Saved data entries:
"""

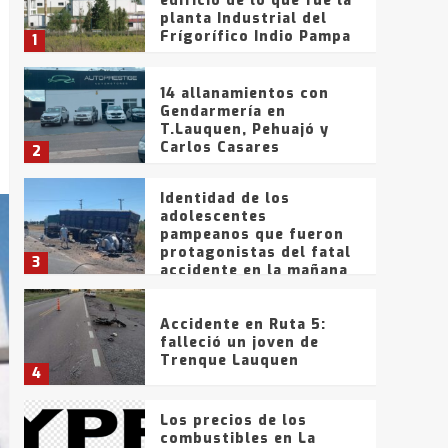
edificio de lo que fue la
planta Industrial del
Frígorífico Indio Pampa
1
14 allanamientos con
Gendarmería en
T.Lauquen, Pehuajó y
Carlos Casares
2
Identidad de los
adolescentes
pampeanos que fueron
protagonistas del fatal
3
accidente en la mañana
del lunes
Accidente en Ruta 5:
falleció un joven de
Trenque Lauquen
4
Los precios de los
combustibles en La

"""

Scan the data above for the word "Lauquen" and report every line where it is found.

T.Lauquen, Pehuajó y
Trenque Lauquen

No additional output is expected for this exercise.